The earnings currently required by the market on the Intangible component are some 2.56%. Should corn Ethanol fail to command dominant market share, we can safely conclude that the Market’s requirement will rise, thus necessitating a fall in the share price.
On that basis, we can conclude that should Corn Ethanol not actually pan out, there will be a rather drastic revaluation.
What if Corn Ethanol does dominate the market?

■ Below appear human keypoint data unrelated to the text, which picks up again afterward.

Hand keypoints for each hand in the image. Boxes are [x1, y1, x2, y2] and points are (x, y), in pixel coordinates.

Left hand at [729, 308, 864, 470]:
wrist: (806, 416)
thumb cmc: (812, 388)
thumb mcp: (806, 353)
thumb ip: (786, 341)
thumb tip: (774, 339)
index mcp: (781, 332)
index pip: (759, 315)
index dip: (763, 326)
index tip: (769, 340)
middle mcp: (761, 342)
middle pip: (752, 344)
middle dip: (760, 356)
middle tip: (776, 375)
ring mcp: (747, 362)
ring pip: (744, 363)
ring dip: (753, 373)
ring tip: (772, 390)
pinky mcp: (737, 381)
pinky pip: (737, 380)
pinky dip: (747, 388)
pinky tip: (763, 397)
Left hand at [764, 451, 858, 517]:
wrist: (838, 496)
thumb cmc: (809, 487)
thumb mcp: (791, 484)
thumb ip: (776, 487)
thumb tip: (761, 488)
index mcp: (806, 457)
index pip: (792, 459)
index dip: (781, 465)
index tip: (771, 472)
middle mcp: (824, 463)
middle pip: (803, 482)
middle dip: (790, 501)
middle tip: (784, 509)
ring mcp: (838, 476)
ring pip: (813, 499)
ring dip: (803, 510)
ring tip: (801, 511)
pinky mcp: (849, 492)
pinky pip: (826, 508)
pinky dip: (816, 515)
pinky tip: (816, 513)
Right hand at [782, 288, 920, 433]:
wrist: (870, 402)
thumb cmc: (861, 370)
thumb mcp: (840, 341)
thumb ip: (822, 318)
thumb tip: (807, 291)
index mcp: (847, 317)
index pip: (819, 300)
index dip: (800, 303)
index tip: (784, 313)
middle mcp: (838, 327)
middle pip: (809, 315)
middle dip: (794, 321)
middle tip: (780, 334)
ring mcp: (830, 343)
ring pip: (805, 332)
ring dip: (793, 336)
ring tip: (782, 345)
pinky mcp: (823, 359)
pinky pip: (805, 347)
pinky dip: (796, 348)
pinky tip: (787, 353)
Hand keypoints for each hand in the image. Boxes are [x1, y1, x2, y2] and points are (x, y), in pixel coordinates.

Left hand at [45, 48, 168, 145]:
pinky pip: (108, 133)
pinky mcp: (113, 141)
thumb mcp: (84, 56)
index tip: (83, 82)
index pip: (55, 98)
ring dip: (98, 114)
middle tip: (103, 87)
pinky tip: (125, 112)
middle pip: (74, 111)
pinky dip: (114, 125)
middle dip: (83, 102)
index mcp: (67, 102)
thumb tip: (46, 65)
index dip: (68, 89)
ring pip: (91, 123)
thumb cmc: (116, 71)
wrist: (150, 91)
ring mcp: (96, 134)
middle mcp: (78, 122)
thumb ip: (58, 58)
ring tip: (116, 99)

Again, the return being valued into the Tangible assets have not ever....come remotely close to that return. Thus, the market must continue to value the Intangibles at this remarkable level. This is most unlikely.
INTRINSIC VALUE
I have calculated two scenarios, each based on a different assumption.
Scenario #1
Based on Corn Ethanol being superseded by Sugar Ethanol;
Value range $35.02 to $48.54
Scenario #2
Based on Corn Ethanol being market dominant;
Value range $71.20 to $96.24
CONCLUSION
Based upon the speculative nature of the business prospects currently I would recommend only a small speculative position if, you believe that Corn Ethanol will win market share, buying as close to the low seventies [or lower] as possible.
I would personally only purchase if I could purchase on the basis of established earning power independent of speculative pricing.